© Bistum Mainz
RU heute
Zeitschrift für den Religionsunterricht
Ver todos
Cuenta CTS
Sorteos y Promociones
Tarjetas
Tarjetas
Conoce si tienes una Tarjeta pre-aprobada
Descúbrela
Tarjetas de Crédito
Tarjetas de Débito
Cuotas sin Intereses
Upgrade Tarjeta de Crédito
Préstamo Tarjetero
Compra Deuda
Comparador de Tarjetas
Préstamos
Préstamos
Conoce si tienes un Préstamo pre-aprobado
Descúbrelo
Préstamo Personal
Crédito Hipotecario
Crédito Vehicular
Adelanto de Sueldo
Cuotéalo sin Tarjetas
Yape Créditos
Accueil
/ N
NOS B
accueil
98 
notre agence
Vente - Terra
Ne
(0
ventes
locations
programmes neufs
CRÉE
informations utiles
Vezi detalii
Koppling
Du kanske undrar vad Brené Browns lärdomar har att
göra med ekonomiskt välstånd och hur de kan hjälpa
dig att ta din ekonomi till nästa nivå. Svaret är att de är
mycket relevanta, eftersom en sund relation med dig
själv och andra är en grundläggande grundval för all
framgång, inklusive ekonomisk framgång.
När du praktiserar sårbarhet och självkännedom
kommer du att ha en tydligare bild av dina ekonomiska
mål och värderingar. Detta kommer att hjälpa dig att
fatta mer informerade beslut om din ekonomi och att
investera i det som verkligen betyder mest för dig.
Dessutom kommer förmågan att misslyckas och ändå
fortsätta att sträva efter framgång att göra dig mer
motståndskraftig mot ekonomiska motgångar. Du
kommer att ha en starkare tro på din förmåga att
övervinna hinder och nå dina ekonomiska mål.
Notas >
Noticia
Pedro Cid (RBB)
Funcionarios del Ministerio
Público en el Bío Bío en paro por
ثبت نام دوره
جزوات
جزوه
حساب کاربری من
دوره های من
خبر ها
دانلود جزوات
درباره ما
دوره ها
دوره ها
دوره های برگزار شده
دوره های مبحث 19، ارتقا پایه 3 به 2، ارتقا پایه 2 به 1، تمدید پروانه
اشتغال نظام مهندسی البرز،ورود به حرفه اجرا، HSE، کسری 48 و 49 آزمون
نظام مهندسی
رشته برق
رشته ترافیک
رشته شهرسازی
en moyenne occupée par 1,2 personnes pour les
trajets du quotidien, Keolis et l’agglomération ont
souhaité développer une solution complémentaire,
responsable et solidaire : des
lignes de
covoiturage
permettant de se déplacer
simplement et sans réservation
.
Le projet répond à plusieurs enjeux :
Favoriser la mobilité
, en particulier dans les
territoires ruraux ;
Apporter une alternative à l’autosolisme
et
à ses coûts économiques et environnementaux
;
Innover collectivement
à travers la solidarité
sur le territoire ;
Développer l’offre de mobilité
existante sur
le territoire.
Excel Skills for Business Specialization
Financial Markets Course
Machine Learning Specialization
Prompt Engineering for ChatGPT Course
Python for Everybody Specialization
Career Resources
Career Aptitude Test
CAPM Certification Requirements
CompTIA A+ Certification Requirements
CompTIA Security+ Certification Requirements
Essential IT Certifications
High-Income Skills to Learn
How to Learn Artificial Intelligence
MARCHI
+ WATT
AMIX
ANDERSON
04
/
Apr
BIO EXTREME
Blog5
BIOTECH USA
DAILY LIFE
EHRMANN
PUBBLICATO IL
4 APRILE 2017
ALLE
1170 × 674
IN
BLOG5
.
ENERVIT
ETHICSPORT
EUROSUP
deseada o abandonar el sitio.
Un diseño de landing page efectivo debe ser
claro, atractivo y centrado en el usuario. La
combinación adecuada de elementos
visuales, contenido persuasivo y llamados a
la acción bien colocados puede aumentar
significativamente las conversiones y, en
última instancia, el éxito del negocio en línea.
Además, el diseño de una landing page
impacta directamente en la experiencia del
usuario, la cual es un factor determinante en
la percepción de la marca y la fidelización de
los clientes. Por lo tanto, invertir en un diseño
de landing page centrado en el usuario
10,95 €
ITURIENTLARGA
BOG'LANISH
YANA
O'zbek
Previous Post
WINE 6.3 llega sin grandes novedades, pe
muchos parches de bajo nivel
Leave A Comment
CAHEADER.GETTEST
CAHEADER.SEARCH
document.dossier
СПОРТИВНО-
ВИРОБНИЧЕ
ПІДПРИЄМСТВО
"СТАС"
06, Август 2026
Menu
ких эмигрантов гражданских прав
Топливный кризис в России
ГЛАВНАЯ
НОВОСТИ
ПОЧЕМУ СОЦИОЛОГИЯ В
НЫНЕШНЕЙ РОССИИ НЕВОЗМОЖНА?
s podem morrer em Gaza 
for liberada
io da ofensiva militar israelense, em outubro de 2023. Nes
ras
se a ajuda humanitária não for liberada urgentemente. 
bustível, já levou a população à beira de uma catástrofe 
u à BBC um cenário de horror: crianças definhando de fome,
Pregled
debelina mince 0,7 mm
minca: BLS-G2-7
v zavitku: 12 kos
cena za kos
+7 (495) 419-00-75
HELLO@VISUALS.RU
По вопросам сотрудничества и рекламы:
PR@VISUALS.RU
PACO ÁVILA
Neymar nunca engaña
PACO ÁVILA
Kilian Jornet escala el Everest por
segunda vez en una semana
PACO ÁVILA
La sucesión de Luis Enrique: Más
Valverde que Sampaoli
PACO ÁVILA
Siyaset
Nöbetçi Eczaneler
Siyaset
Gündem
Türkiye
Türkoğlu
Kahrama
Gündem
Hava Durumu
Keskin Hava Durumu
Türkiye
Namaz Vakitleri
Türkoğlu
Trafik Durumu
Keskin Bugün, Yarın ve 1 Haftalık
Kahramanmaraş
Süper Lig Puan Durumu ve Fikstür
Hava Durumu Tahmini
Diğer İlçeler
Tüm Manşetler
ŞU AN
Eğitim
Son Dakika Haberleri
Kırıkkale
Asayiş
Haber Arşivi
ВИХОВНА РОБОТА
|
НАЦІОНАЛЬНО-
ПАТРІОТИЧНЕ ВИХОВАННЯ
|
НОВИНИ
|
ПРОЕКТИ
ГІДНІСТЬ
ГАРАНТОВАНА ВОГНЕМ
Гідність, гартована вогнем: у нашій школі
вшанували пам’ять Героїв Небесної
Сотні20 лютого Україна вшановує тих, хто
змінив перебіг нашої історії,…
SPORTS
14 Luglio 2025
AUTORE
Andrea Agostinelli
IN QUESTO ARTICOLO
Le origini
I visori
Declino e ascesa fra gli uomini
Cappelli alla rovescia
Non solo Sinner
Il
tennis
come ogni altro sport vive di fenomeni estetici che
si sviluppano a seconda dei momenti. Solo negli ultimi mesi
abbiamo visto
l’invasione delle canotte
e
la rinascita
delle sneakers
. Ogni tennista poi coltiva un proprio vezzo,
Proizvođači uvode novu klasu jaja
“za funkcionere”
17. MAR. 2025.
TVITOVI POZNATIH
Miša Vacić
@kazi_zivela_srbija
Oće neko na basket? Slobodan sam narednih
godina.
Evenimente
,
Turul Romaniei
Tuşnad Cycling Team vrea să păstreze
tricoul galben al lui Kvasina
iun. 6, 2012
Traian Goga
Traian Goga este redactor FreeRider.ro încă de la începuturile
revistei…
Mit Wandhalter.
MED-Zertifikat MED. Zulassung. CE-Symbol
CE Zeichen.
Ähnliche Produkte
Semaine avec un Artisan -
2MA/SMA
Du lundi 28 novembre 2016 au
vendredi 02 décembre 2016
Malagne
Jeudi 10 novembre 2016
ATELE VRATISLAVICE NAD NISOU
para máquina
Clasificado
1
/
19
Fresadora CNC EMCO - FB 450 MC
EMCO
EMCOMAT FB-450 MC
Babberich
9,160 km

* _What you need to do_
Which lines above contain the word "CompTIA"? List them.

* _Solution for this problem_
CompTIA A+ Certification Requirements
CompTIA Security+ Certification Requirements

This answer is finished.